Wartungskosten für Gamat-Außenwandöfen als Betriebskosten
MHG § 14; II. BV § 27 Anlage 3
Leitsatz
häufig von der Redaktion verfasst
Hat der Vermieter Kosten für eine zentrale Heizungsanlage, eine Etagenheizung und sonstige Betriebskosten auf den Mieter umgelegt, sind damit auch Wartungskosten für einen Gamat-Außenwandheizkörper erfaßt.
Aus den Gründen
Wortlaut des Gerichts
Die Klage ist begründet, und zwar hinsichtlich des ausstehenden Mietzinses für die Monate Mai und Juni 2001 aus § 535 BGB alte Fassung und hinsichtlich der Betriebskostennachforderung aus § 14 MHG alte Fassung in Verbindung mit § 27 der Zweiten Berechnungsverordnung.
Beim vorliegenden, von 1987 datierenden Mietvertrag können Betriebskosten im Sinne der Zweiten Berechnungsverordnung nur dann auf den Mieter umgelegt werden, wenn eine entsprechende schriftliche Umlageerklärung gemäß § 14 MHG erfolgt ist.
Dies ist hier durch Erklärung der damaligen Vermieterin zum 1. Oktober 1991 geschehen.
Zwar ist in der Erklärung nicht ausdrücklich die Umlage der Wartungskosten für die in der Wohnung befindlichen Gamat-Gasaußenwandheizkörper enthalten. Aber die Erklärung umfaßt die Kosten einer zentralen Heizungsanlage, einer Etagenheizung sowie sonstige Betriebskosten.
Aus dem maßgeblichen Empfängerhorizont war damit klar, daß die Kosten des Betriebes der tatsächlich vorhandenen Heizungsanlage, eben der Gasaußenwandheizkörper, umgelegt werden sollten. Anders ergibt die Erklärung insoweit keinen Sinn.
Die damalige Vermieterin hatte auch keine andere Möglichkeit der Fassung der Erklärung gemäß § 14 MHG. Denn in der Anlage 3 zur Zweiten Berechnungsverordnung sind hinsichtlich der Heizungsanlagen nur die oben genannten Heizungsarten enthalten. Die Gamat-Gasaußenwandheizkörper sind nicht erwähnt. Der Grund ist darin zu sehen, daß diese Geräte nur auf dem Gebiet der ehemaligen DDR Anwendung fanden. Es gibt jedoch keinen sachlichen Grund, diese Heizungsart anders zu behandeln als andere Heizungsarten.
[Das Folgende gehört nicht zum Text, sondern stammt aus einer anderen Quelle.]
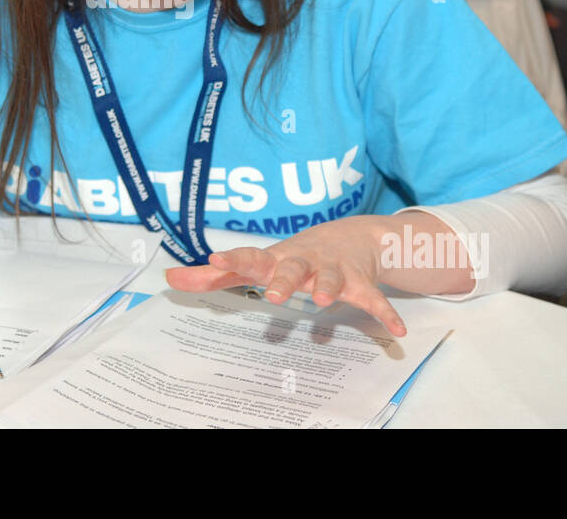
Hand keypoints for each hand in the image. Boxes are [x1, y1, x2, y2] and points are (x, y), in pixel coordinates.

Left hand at [164, 217, 406, 336]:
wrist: (351, 236)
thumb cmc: (292, 256)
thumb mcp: (256, 264)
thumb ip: (214, 277)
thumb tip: (170, 281)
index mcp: (276, 259)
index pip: (251, 257)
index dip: (233, 258)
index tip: (215, 258)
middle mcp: (304, 261)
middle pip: (292, 267)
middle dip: (284, 280)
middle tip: (274, 295)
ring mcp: (334, 270)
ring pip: (333, 278)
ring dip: (329, 288)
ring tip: (325, 303)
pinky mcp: (361, 283)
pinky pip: (374, 299)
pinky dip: (386, 314)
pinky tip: (396, 331)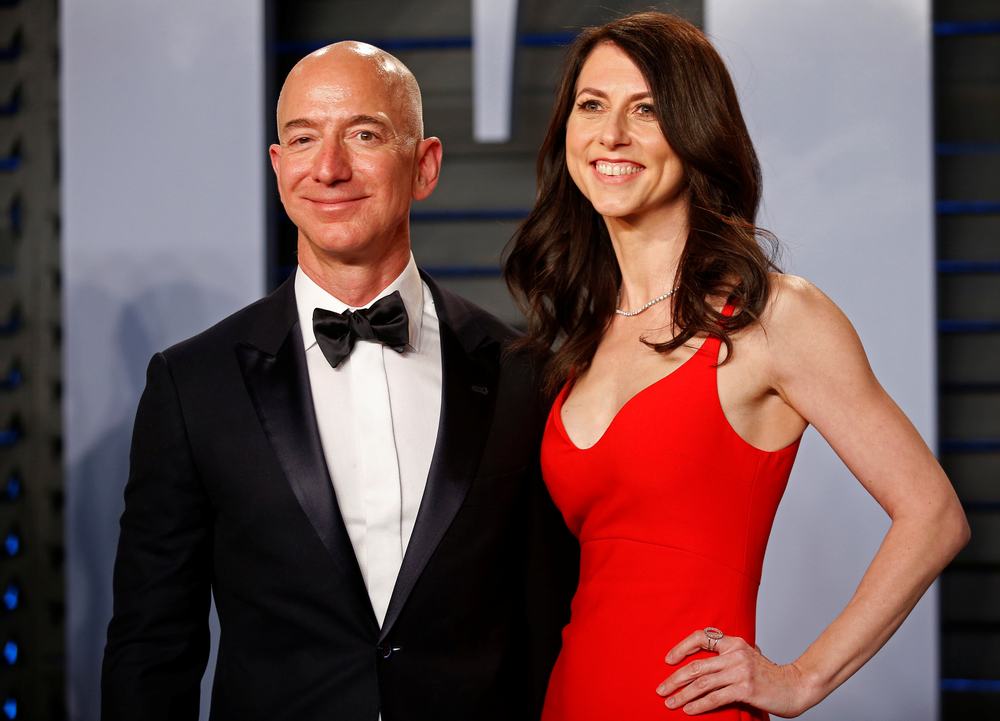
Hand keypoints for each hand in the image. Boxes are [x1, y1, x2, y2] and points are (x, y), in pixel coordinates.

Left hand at [655, 628, 814, 716]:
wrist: (797, 686)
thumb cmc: (770, 675)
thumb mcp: (748, 657)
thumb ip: (728, 657)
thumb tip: (703, 664)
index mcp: (733, 642)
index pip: (701, 637)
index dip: (681, 648)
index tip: (668, 660)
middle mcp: (735, 653)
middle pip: (696, 665)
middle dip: (674, 679)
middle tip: (661, 689)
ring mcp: (740, 670)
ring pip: (702, 683)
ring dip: (682, 695)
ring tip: (670, 702)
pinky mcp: (745, 688)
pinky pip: (715, 697)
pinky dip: (699, 705)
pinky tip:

Zudem sind die Wartungskosten der Gasheizgeräte zumindest "sonstige Betriebskosten", welche in der Erklärung zum 1. Oktober 1991 ebenfalls auf den Mieter umgelegt wurden.
Die vorliegende Umlageerklärung genügt also.
Damit hat der Bekl. den Nachzahlungsbetrag aus der Betriebskostenabrechnung für das Jahr 2000 abzüglich des Betrages für die Schädlingsbekämpfung zu zahlen. Dies ergibt den Betrag von 192,03 DM (= 98,18 E), welcher mit der Klageerweiterung geltend gemacht wird.
Leitsatz
häufig von der Redaktion verfasst
Der Mieter muß Betriebskosten nur tragen, wenn dies im Vertrag konkret vereinbart ist oder der Vermieter durch einseitige Erklärung nach dem für die neuen Länder geltenden früheren § 14 MHG eine Vorauszahlungspflicht für Betriebskosten begründet hat. Unklarheiten gehen zwar zu Lasten des Vermieters; im Einzelfall ist aber eine sinnvolle Auslegung geboten.
Der Fall
Bearbeitung des Verlags, keine Aussage des Gerichts
Der Mietvertrag für eine Wohnung im ehemaligen Ost-Berlin war 1987 abgeschlossen worden; 1991 legte die Vermieterin die Betriebskosten auf den Mieter um. Wartungskosten für Gamat-Außenwandöfen waren nicht ausdrücklich erwähnt; der Mieter lehnte deshalb eine Betriebskostennachzahlung für das Jahr 2000 ab.
Das Urteil
Bearbeitung des Verlags, keine Aussage des Gerichts
Mit Urteil vom 27. Mai 2002 verwies das Amtsgericht Mitte darauf, daß Gamat-Außenwandöfen eine "Spezialität" der ehemaligen DDR waren und sie schon allein deshalb nicht in der Anlage 3 zur Zweiten Berechnungsverordnung erwähnt wurden. Wartungskosten seien aus der Sicht des Mieters jedenfalls für die Heizungsanlage mitumfaßt; zumindest handele es sich um sonstige Betriebskosten im Sinne der Anlage 3.